As of Thursday, March 23, the CRU Asian CRC price decreased by $9 per ton to $771 per net ton ($850 per metric ton) but was up roughly $9 per ton from levels one month prior. Adding a 71% anti-dumping duty (Japan theoretical), and $90 per ton in estimated import costs, the delivered price to the US is $1,409 per ton, though the South Korean theoretical is $861 per ton. The latest SMU cold-rolled average is $1,320 per ton, up $15 per ton week on week (WoW), and up $270 per ton compared to our price one month ago.

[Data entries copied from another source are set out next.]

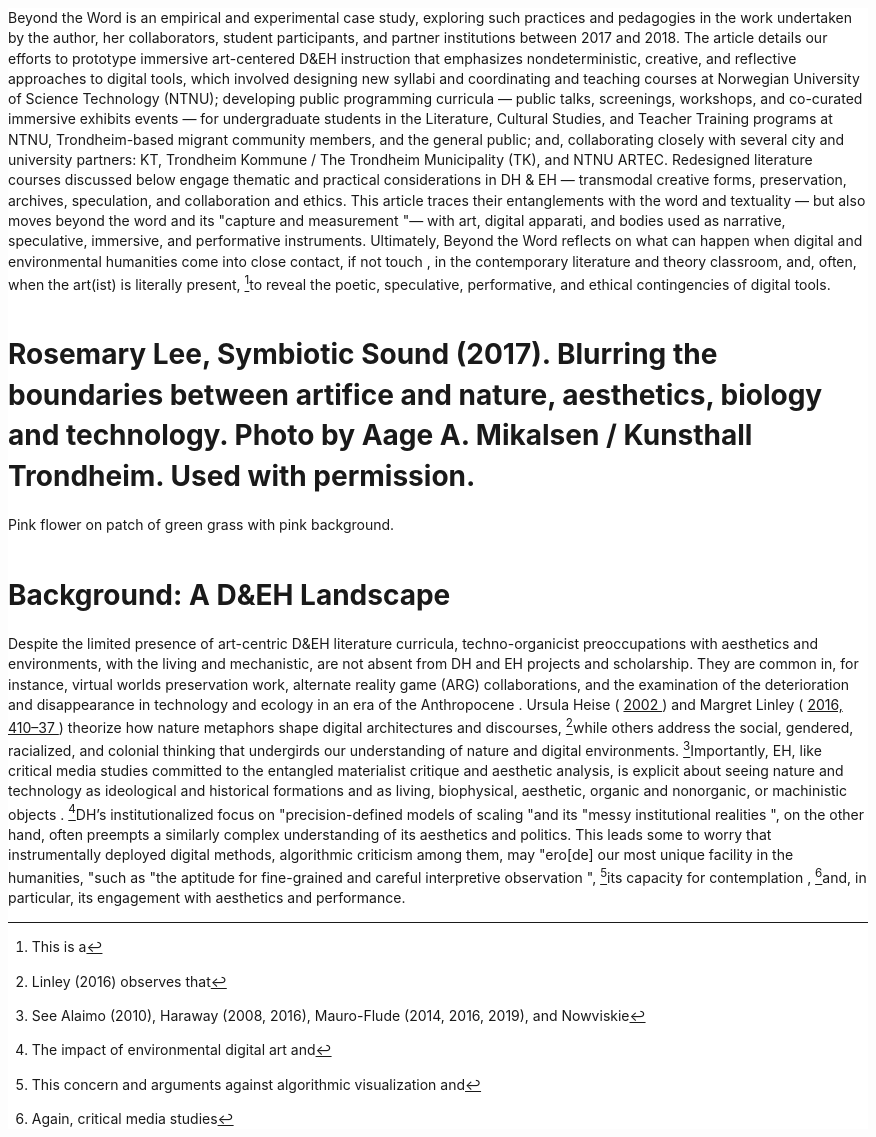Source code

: Beyond the Word is an empirical and experimental case study, exploring such practices and pedagogies in the work undertaken by the author, her collaborators, student participants, and partner institutions between 2017 and 2018. The article details our efforts to prototype immersive art-centered D&EH instruction that emphasizes nondeterministic, creative, and reflective approaches to digital tools, which involved designing new syllabi and coordinating and teaching courses at Norwegian University of Science Technology (NTNU); developing public programming curricula — public talks, screenings, workshops, and co-curated immersive exhibits events — for undergraduate students in the Literature, Cultural Studies, and Teacher Training programs at NTNU, Trondheim-based migrant community members, and the general public; and, collaborating closely with several city and university partners: KT, Trondheim Kommune / The Trondheim Municipality (TK), and NTNU ARTEC. Redesigned literature courses discussed below engage thematic and practical considerations in DH & EH — transmodal creative forms, preservation, archives, speculation, and collaboration and ethics. This article traces their entanglements with the word and textuality — but also moves beyond the word and its "capture and measurement "— with art, digital apparati, and bodies used as narrative, speculative, immersive, and performative instruments. Ultimately, Beyond the Word reflects on what can happen when digital and environmental humanities come into close contact, if not touch , in the contemporary literature and theory classroom, and, often, when the art(ist) is literally present, [^6]to reveal the poetic, speculative, performative, and ethical contingencies of digital tools. 


# Rosemary Lee, Symbiotic Sound (2017). Blurring the boundaries between artifice and nature, aesthetics, biology and technology. Photo by Aage A. Mikalsen / Kunsthall Trondheim. Used with permission. 

Pink flower on patch of green grass with pink background. 

# Background: A D&EH Landscape 


Despite the limited presence of art-centric D&EH literature curricula, techno-organicist preoccupations with aesthetics and environments, with the living and mechanistic, are not absent from DH and EH projects and scholarship. They are common in, for instance, virtual worlds preservation work, alternate reality game (ARG) collaborations, and the examination of the deterioration and disappearance in technology and ecology in an era of the Anthropocene . Ursula Heise ( [2002 ](#heise2002)) and Margret Linley ( [2016, 410–37 ](#linley2016)) theorize how nature metaphors shape digital architectures and discourses, [^7]while others address the social, gendered, racialized, and colonial thinking that undergirds our understanding of nature and digital environments. [^8]Importantly, EH, like critical media studies committed to the entangled materialist critique and aesthetic analysis, is explicit about seeing nature and technology as ideological and historical formations and as living, biophysical, aesthetic, organic and nonorganic, or machinistic objects . [^9]DH’s institutionalized focus on "precision-defined models of scaling "and its "messy institutional realities ", on the other hand, often preempts a similarly complex understanding of its aesthetics and politics. This leads some to worry that instrumentally deployed digital methods, algorithmic criticism among them, may "ero[de] our most unique facility in the humanities, "such as "the aptitude for fine-grained and careful interpretive observation ", [^10]its capacity for contemplation , [^11]and, in particular, its engagement with aesthetics and performance. 


[^1]: Hereafter cited as
[^2]: Ackerman argues that the threat-linked interaction was
[^3]: Ackerman (2014) observed in her previous
[^4]: Ackerman deemphasizes the fear factor, yet it is nonetheless
[^5]: See Risam et al. (2017).
[^6]: This is a
[^7]: Linley (2016) observes that
[^8]: See Alaimo (2010), Haraway (2008, 2016), Mauro-Flude (2014, 2016, 2019), and Nowviskie
[^9]: The impact of environmental digital art and
[^10]: This concern and arguments against algorithmic visualization and
[^11]: Again, critical media studies
[^12]: See the
[^13]: 2019 is a watershed
[^14]: Its 2019 budget is 9.6 billion NOK. See https://www.ntnu.edu/facts.
[^15]: The particular type of humanities
[^16]: Among these are Kunsthall Trondheim (a
[^17]: See the full LEHALDP syllabus at
[^18]: For a detailed
[^19]: Kunsthalls (art
[^20]: Access barriers,
[^21]: Limits placed on who can participate in
[^22]: Among the
[^23]: Note that as of 2018, some creative
[^24]: For a discussion of
[^25]: Moreover, our participants
[^26]: All references to participants’ public writing / blog work are
[^27]: Ursula Le Guin, and other speculative
[^28]: Much
[^29]: For a discussion of another nonhuman
[^30]: Each card
[^31]: Many digital archives are
[^32]: Of course, our Norwegian students had
[^33]: Henry Mainsah contributed to the drafting of
[^34]: All commented on course blog
[^35]: Prototyping Environmental Humanities Brief
[^36]: Prototyping Environmental Humanities Brief
[^37]: Prototyping Digital Humanities Brief handout.
[^38]: All were included in an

US-produced CRC is now theoretically just $89 per ton cheaper than steel imported from Japan but $459 per ton more costly than cold-rolled imported from South Korea. This is more than double the US competitive disadvantage of $198 per ton from a month ago vs. South Korean CRC.

ForeignVsDomestic Fig1

ForeignVsDomestic Fig2

Italian Cold-Rolled Coil

Italian CRC prices increased by $17 per ton WoW to $875 per net ton ($965 per metric ton) this week, and are $41 per ton higher month on month (MoM). After adding import costs, the delivered price of Italian CRC is approximately $965 per ton.

Domestic CRC is now theoretically $355 per ton more expensive than imported Italian CRC. That spread is down $2 per ton WoW and represents a nearly $229-per-ton boost compared to four weeks ago when US CRC was $126 per ton more expensive than Italian product.

ForeignVsDomestic Fig3

German Cold-Rolled Coil

CRU’s latest German CRC price slipped by $1 per ton WoW to $906 per net ton ($999 per metric ton) but is up $34 per ton MoM. After adding import costs, the delivered price of German CRC is roughly $996 per ton.

Domestic CRC is now theoretically $324 per ton more expensive than imported German CRC. That’s a $236-per-ton jump from just a month ago.

The last time US CRC had held a price advantage over German product was in late May 2021.

ForeignVsDomestic Fig4

Figure 5 compares all five price indices and highlights the effective date of the tariffs. The chart on the left shows historical variation from Jan. 1, 2021, through present. The chart on the right zooms in to highlight the recent surge in US pricing.

ForeignVsDomestic Fig5

Notes: Freight is an important consideration in deciding whether to import foreign steel or buy from a domestic mill. Domestic prices are referenced as FOB the producing mill, while foreign prices are CIF the port (Houston, NOLA, Savannah, Los Angeles, Camden, etc.). Inland freight, from either a domestic mill or from the port, can also have a big impact. It’s also important to factor in lead times. In most markets, domestic steel will deliver more quickly than foreign steel – although that is less the case in the current market.

Effective Jan. 1, 2022, the traditional Section 232 tariff of 25% no longer applies to most imports from the European Union. It has been replaced by a tariff rate quota (TRQ). Therefore, the German and Italian price comparisons in this analysis no longer include a 25% tariff. SMU still includes Section 232 tariff on foreign prices from other countries where applicable.